Exceptionally heavy rains have devastated parts of central and eastern Europe, claiming over a dozen lives and causing mass evacuations, write Marton Dunai and Raphael Minder.

Context: Since the weekend, storm Boris has brought intense rain, burst dams and wreaked havoc in countries including Poland, Czech Republic, Austria and Romania. Hundreds of thousands of people have evacuated their homes, and some governments have deployed their military to help with the rescue efforts and reinforce river banks.

Some towns on either side of the border between Poland and the Czech Republic have been submerged, as well as in eastern Romania. Parts of Vienna and Bratislava, both on the Danube, were also flooded, with authorities warning that river levels could rise further.

The total death toll has risen to at least 16 — including an Austrian fireman who was part of the rescue efforts — and is expected to increase further.

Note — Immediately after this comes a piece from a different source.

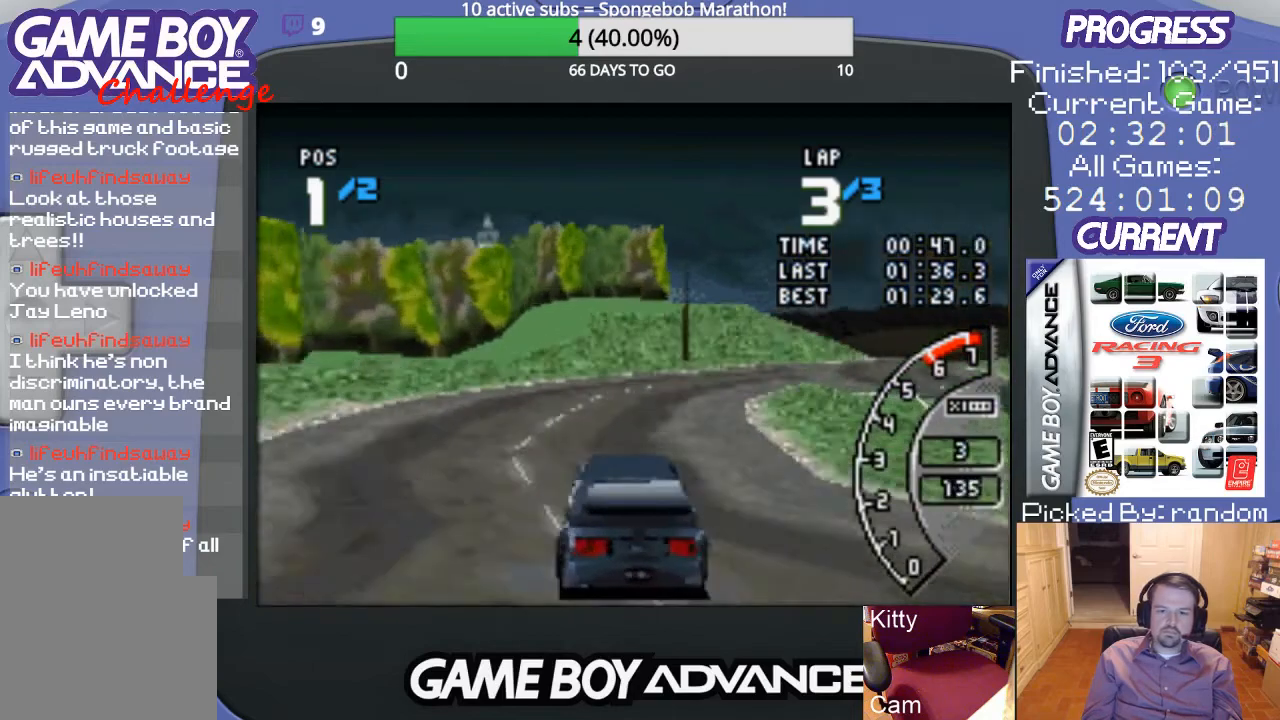
{"buttons": ["A", "DPAD_RIGHT"], "events": [[133, "DPAD_RIGHT", "down"]]}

Czech authorities said yesterday that seven people were still missing.

Romanian President Klaus Iohannis said that this latest natural disaster showed that “we are again facing the effects of climate change, which are increasingly present on the European continent, with dramatic consequences”.

In Poland, Prime Minister Donald Tusk announced that 1bn zloty (€235mn) would be allocated for victims, while Warsaw will also ask for EU emergency funding.

Hungarian Prime Minister Viktor Orbán cancelled a trip yesterday to Strasbourg to speak at the European parliament, depriving it of a much expected showdown with Hungarian opposition leader Péter Magyar, who cancelled as well.

Orbán called off all his international trips this week, including to New York and the Vatican, “due to the extreme weather conditions and the ongoing floods in Hungary”, he wrote on X.

What to watch today

  1. European Commission president Ursula von der Leyen presents her new college of commissioners in Strasbourg.

  2. EU chief diplomat Josep Borrell is in the United Arab Emirates.

  3. German foreign minister Annalena Baerbock travels to Moldova.